* [Goal of the exercise]:
Give back the lines of the entries below exactly as written, from the first line to the line holding "روایت شهری که", both included, with the pictures omitted.

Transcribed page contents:
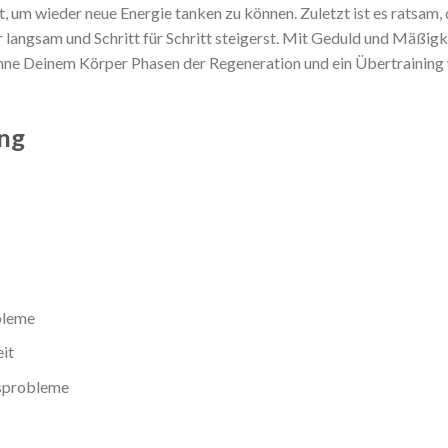
t, um wieder neue Energie tanken zu können. Zuletzt ist es ratsam,
 langsam und Schritt für Schritt steigerst. Mit Geduld und Mäßigke
nne Deinem Körper Phasen der Regeneration und ein Übertraining w
ing
bleme
it
nsprobleme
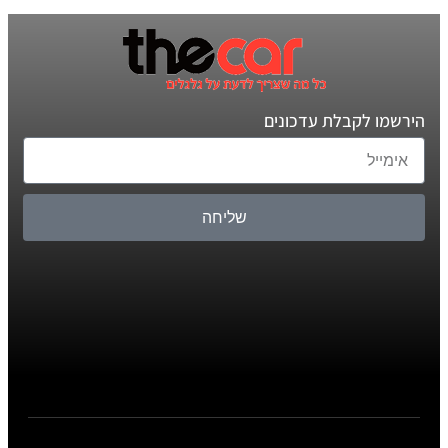
הירשמו לקבלת עדכונים
שליחה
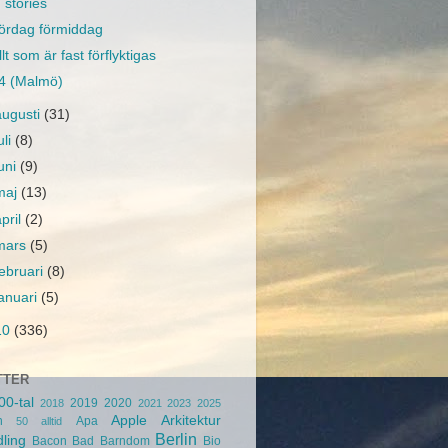
stories
ördag förmiddag
llt som är fast förflyktigas
4 (Malmö)
augusti
(31)
uli
(8)
juni
(9)
maj
(13)
april
(2)
mars
(5)
februari
(8)
januari
(5)
10
(336)
TTER
00-tal
2019
2020
2018
2021
2023
2025
Apple
Arkitektur
n
Apa
50
alltid
Berlin
ling
Bacon
Bad
Barndom
Bio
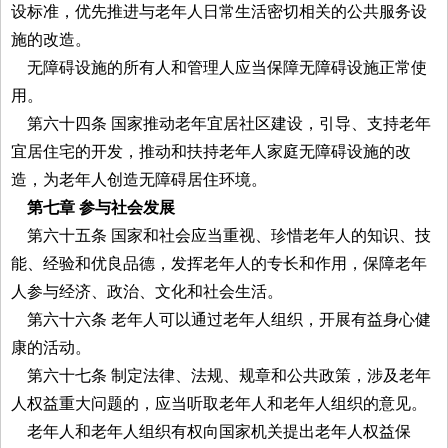
设标准，优先推进与老年人日常生活密切相关的公共服务设
施的改造。
无障碍设施的所有人和管理人应当保障无障碍设施正常使
用。
第六十四条 国家推动老年宜居社区建设，引导、支持老年
宜居住宅的开发，推动和扶持老年人家庭无障碍设施的改
造，为老年人创造无障碍居住环境。
第七章 参与社会发展
第六十五条 国家和社会应当重视、珍惜老年人的知识、技
能、经验和优良品德，发挥老年人的专长和作用，保障老年
人参与经济、政治、文化和社会生活。
第六十六条 老年人可以通过老年人组织，开展有益身心健
康的活动。
第六十七条 制定法律、法规、规章和公共政策，涉及老年
人权益重大问题的，应当听取老年人和老年人组织的意见。
老年人和老年人组织有权向国家机关提出老年人权益保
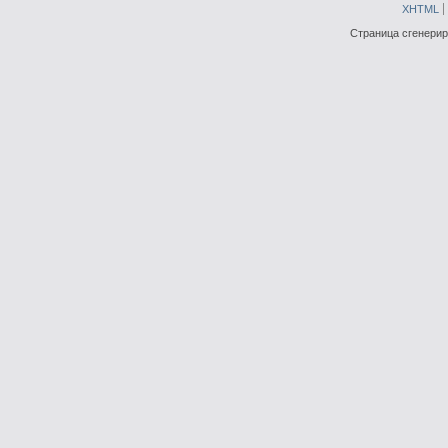
XHTML
Страница сгенериро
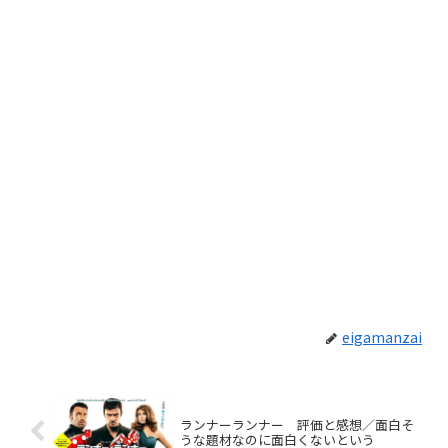
eigamanzai
ランナーランナー 評価と感想／面白そ
うな題材なのに面白くないという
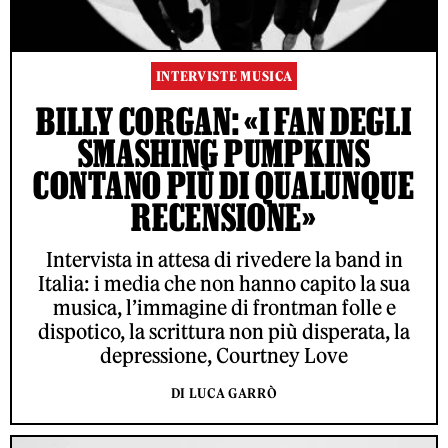
INTERVISTE MUSICA
BILLY CORGAN: «I FAN DEGLI
SMASHING PUMPKINS
CONTANO PIÙ DI QUALUNQUE
RECENSIONE»
Intervista in attesa di rivedere la band in
Italia: i media che non hanno capito la sua
musica, l’immagine di frontman folle e
dispotico, la scrittura non più disperata, la
depressione, Courtney Love
DI LUCA GARRÒ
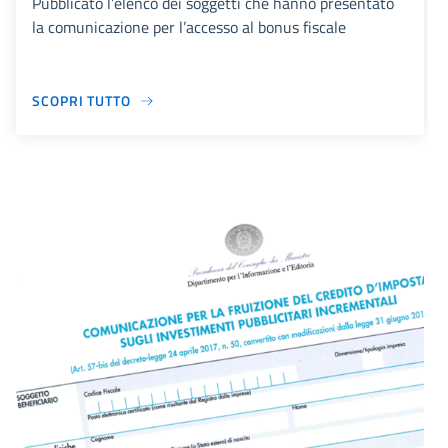
Pubblicato l’elenco dei soggetti che hanno presentato
la comunicazione per l’accesso al bonus fiscale
SCOPRI TUTTO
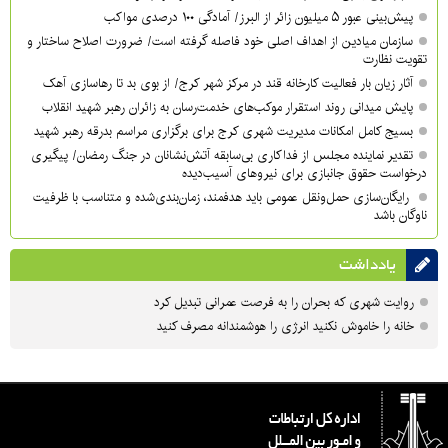
پیش‌بینی عبور ۵ میلیون زائر از البرز/ آمادگی ۱۰۰ درصدی مواکب
سازمان میادین از اهداف اصلی خود فاصله گرفته است/ ضرورت اصلاح ساختار و
تقویت نظارت
آثار زیان بار فعالیت کارخانه قند در مرکز شهر کرج/ از بوی بد تا رهاسازی آهک
پایش میدانی روند استقرار موکب‌های خدمت‌رسان به زائران رهبر شهید انقلاب
بسیج کامل امکانات مدیریت شهری کرج برای برگزاری مراسم بدرقه رهبر شهید
تقدیر نماینده مجلس از فداکاری بی‌سابقه آتش‌نشانان در جنگ رمضان/ پیگیری
درخواست حقوق جانبازی برای نیروهای آسیب‌دیده
رایگان‌سازی حمل‌ونقل عمومی باید هدفمند، زمان‌بندی‌شده و متناسب با ظرفیت
ناوگان باشد
یادداشت
روایت شهری که بحران را به فرصت عمرانی تبدیل کرد
خانه را خاموش نکنید انرژی را هوشمندانه مصرف کنید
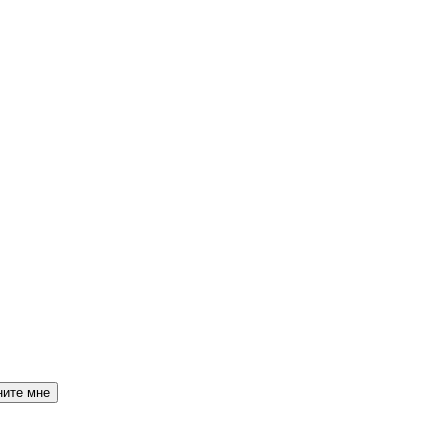
ните мне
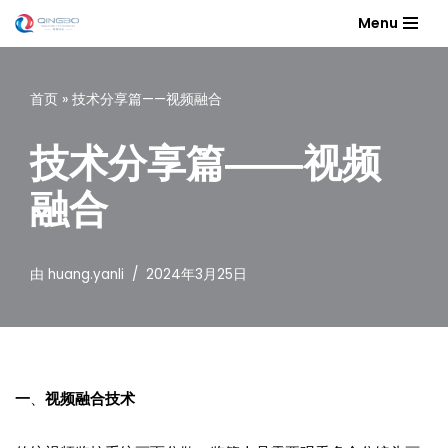
Menu
跳
至
首页
»
技术分享篇——视频融合
正
文
技术分享篇——视频
融合
由
huang.yanli
2024年3月25日
一
、
视频融合技术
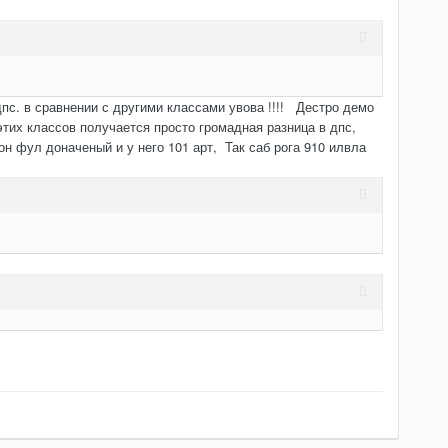
дпс. в сравнении с другими классами увова !!!! Дестро демо
этих классов получается просто громадная разница в дпс,
н фул доначеный и у него 101 арт, Так саб рога 910 илвла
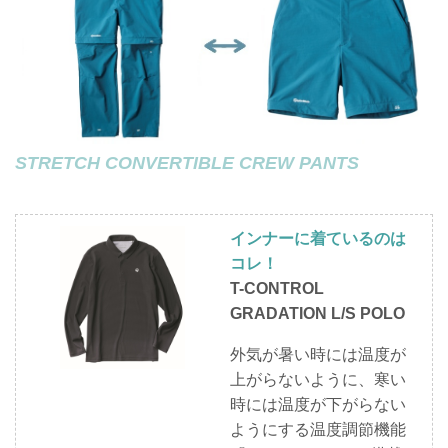
STRETCH CONVERTIBLE CREW PANTS
インナーに着ているのは
コレ！
T-CONTROL
GRADATION L/S POLO
外気が暑い時には温度が
上がらないように、寒い
時には温度が下がらない
ようにする温度調節機能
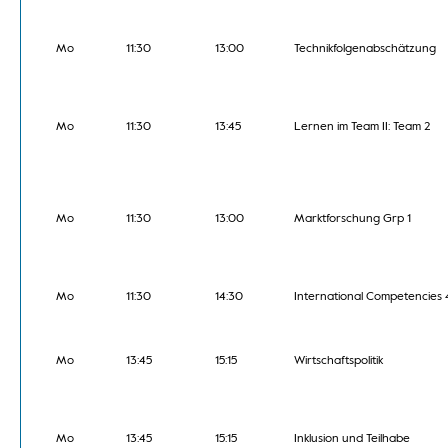
Mo
11:30
13:00
Technikfolgenabschätzung
Mo
11:30
13:45
Lernen im Team II: Team 2
Mo
11:30
13:00
Marktforschung Grp 1
Mo
11:30
14:30
International Competencies 4
Mo
13:45
15:15
Wirtschaftspolitik
Mo
13:45
15:15
Inklusion und Teilhabe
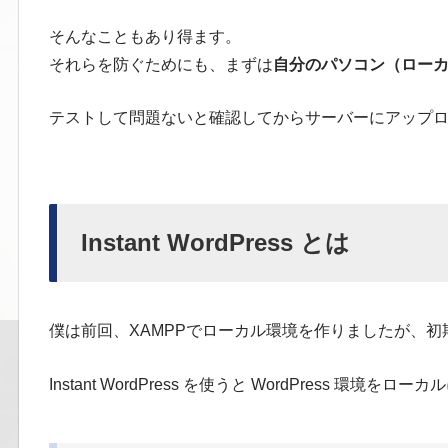
そんなこともあり得ます。
それらを防ぐためにも、まずは
自分のパソコン（ローカル
テストして問題ないと確認してからサーバーにアップ
Instant WordPress とは
僕は前回、XAMPPでローカル環境を作りましたが、
Instant WordPress を使うと WordPress 環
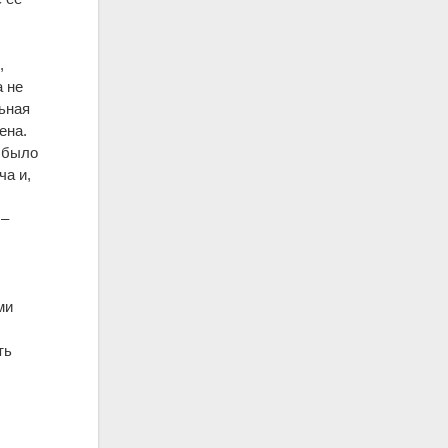
,
а не
льная
ена.
 было
ча и,
 –
ми
ть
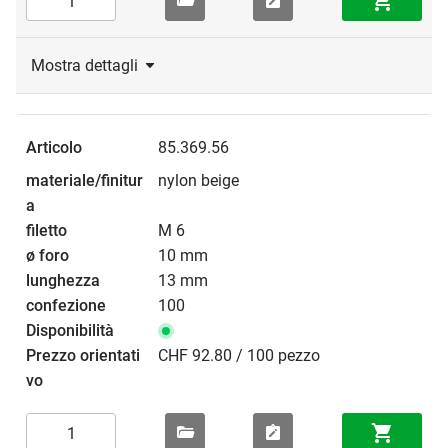
Mostra dettagli
85.369.56
nylon beige
M 6
10 mm
13 mm
100
CHF 92.80 / 100 pezzo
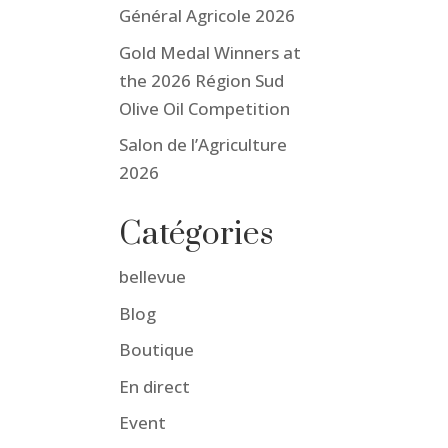
Général Agricole 2026
Gold Medal Winners at
the 2026 Région Sud
Olive Oil Competition
Salon de l’Agriculture
2026
Catégories
bellevue
Blog
Boutique
En direct
Event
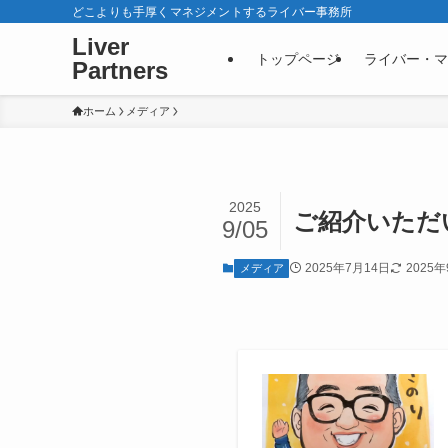
どこよりも手厚くマネジメントするライバー事務所
Liver
トップページ
ライバー・マ
Partners
ホーム
メディア
2025
ご紹介いただ
9/05
2025年7月14日
2025
メディア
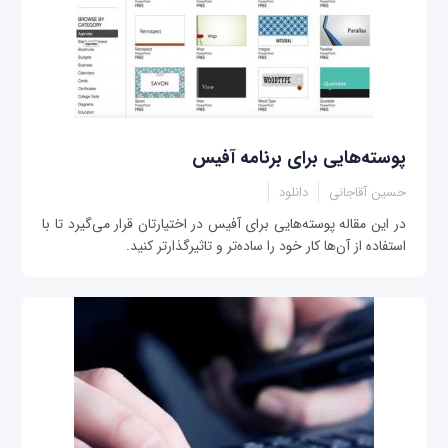
پوسته‌هایی برای برنامه آفیس
حسین آقاجانی
دانلود
در این مقاله پوسته‌هایی برای آفیس در اختیارتان قرار می‌گیرد تا با
استفاده از آن‌ها کار خود را ساده‌تر و تاثیرگذارتر کنید.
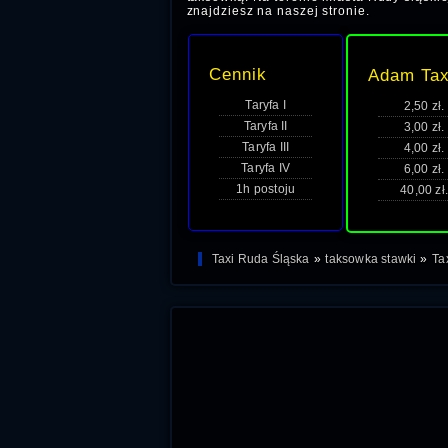
znajdziesz na naszej stronie.
Cennik
Adam Tax
Taryfa I
2,50 zł.
Taryfa II
3,00 zł.
Taryfa III
4,00 zł.
Taryfa IV
6,00 zł.
1h postoju
40,00 zł.
Taxi Ruda Śląska
»
taksowka stawki
»
Ta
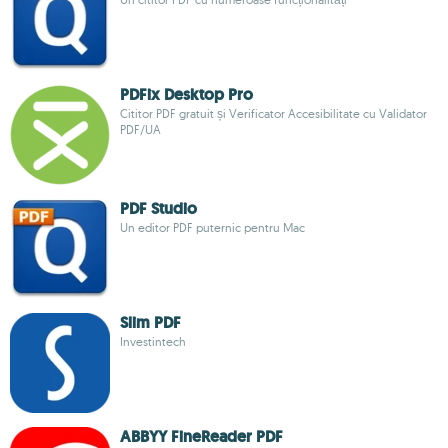
PDFix Desktop Pro
Cititor PDF gratuit și Verificator Accesibilitate cu Validator
PDF/UA
PDF Studio
Un editor PDF puternic pentru Mac
Slim PDF
Investintech
ABBYY FineReader PDF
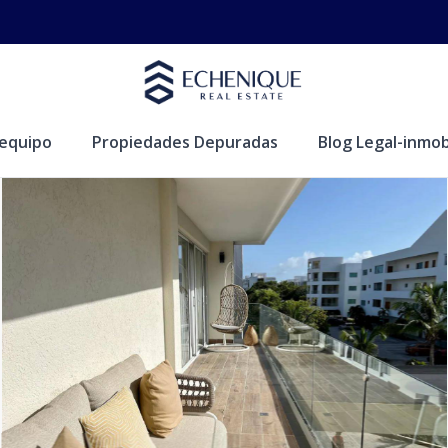
equipo
Propiedades Depuradas
Blog Legal-inmobi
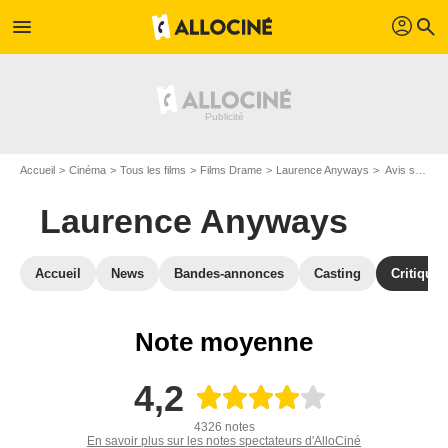
profil
menu
search
Accueil
Cinéma
Tous les films
Films Drame
Laurence Anyways
Avis sur Laurence Anyways
Laurence Anyways
Accueil
News
Bandes-annonces
Casting
Critiques
Note moyenne
4,2
4326 notes
En savoir plus sur les notes spectateurs d'AlloCiné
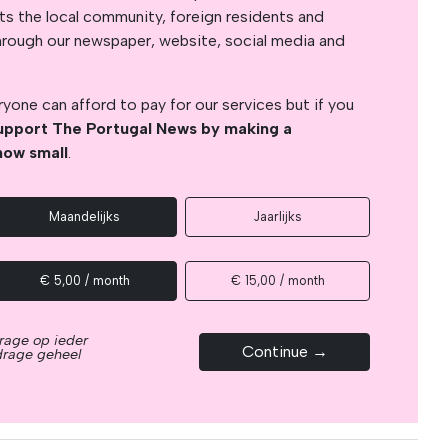
s the local community, foreign residents and
s through our newspaper, website, social media and
yone can afford to pay for our services but if you
upport The Portugal News by making a
how small
.
Maandelijks
Jaarlijks
€ 5,00 / month
€ 15,00 / month
rage op ieder
Continue →
drage geheel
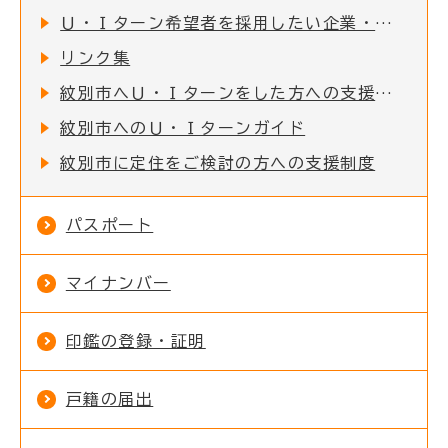
Ｕ・Ｉターン希望者を採用したい企業・事業所の方へ
リンク集
紋別市へＵ・Ｉターンをした方への支援制度
紋別市へのＵ・Ｉターンガイド
紋別市に定住をご検討の方への支援制度
パスポート
マイナンバー
印鑑の登録・証明
戸籍の届出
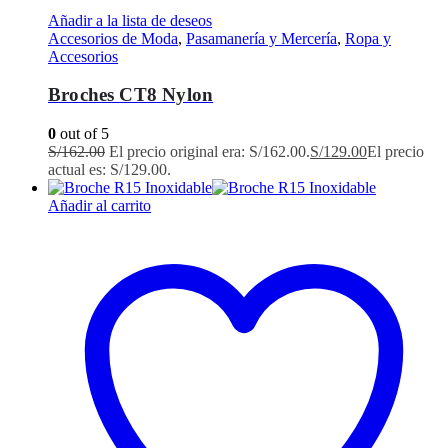
Añadir a la lista de deseos
Accesorios de Moda
,
Pasamanería y Mercería
,
Ropa y
Accesorios
Broches CT8 Nylon
0
out of 5
S/
162.00
El precio original era: S/162.00.
S/
129.00
El precio
actual es: S/129.00.
Añadir al carrito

* [Response]:
t, um wieder neue Energie tanken zu können. Zuletzt ist es ratsam,
 langsam und Schritt für Schritt steigerst. Mit Geduld und Mäßigke
nne Deinem Körper Phasen der Regeneration und ein Übertraining w
ing
bleme
it
nsprobleme
הירשמו לקבלת עדכונים
שליחה
stories
ördag förmiddag
llt som är fast förflyktigas
4 (Malmö)
augusti
(31)
uli
(8)
juni
(9)
maj
(13)
april
(2)
mars
(5)
februari
(8)
januari
(5)
10
(336)
TTER
00-tal
2019
2020
2018
2021
2023
2025
Apple
Arkitektur
n
Apa
50
alltid
Berlin
ling
Bacon
Bad
Barndom
Bio
设标准，优先推进与老年人日常生活密切相关的公共服务设
施的改造。
无障碍设施的所有人和管理人应当保障无障碍设施正常使
用。
第六十四条 国家推动老年宜居社区建设，引导、支持老年
宜居住宅的开发，推动和扶持老年人家庭无障碍设施的改
造，为老年人创造无障碍居住环境。
第七章 参与社会发展
第六十五条 国家和社会应当重视、珍惜老年人的知识、技
能、经验和优良品德，发挥老年人的专长和作用，保障老年
人参与经济、政治、文化和社会生活。
第六十六条 老年人可以通过老年人组织，开展有益身心健
康的活动。
第六十七条 制定法律、法规、规章和公共政策，涉及老年
人权益重大问题的，应当听取老年人和老年人组织的意见。
老年人和老年人组织有权向国家机关提出老年人权益保
XHTML
Страница сгенериро
eigamanzai
ランナーランナー 評価と感想／面白そ
うな題材なのに面白くないという
INTERVISTE MUSICA
BILLY CORGAN: «I FAN DEGLI
SMASHING PUMPKINS
CONTANO PIÙ DI QUALUNQUE
RECENSIONE»
Intervista in attesa di rivedere la band in
Italia: i media che non hanno capito la sua
musica, l’immagine di frontman folle e
dispotico, la scrittura non più disperata, la
depressione, Courtney Love
DI LUCA GARRÒ
Pubblicato l’elenco dei soggetti che hanno presentato
la comunicazione per l’accesso al bonus fiscale
SCOPRI TUTTO
پیش‌بینی عبور ۵ میلیون زائر از البرز/ آمادگی ۱۰۰ درصدی مواکب
سازمان میادین از اهداف اصلی خود فاصله گرفته است/ ضرورت اصلاح ساختار و
تقویت نظارت
آثار زیان بار فعالیت کارخانه قند در مرکز شهر کرج/ از بوی بد تا رهاسازی آهک
پایش میدانی روند استقرار موکب‌های خدمت‌رسان به زائران رهبر شهید انقلاب
بسیج کامل امکانات مدیریت شهری کرج برای برگزاری مراسم بدرقه رهبر شهید
تقدیر نماینده مجلس از فداکاری بی‌سابقه آتش‌نشانان در جنگ رمضان/ پیگیری
درخواست حقوق جانبازی برای نیروهای آسیب‌دیده
رایگان‌سازی حمل‌ونقل عمومی باید هدفمند، زمان‌بندی‌شده و متناسب با ظرفیت
ناوگان باشد
یادداشت
روایت شهری که بحران را به فرصت عمرانی تبدیل کرد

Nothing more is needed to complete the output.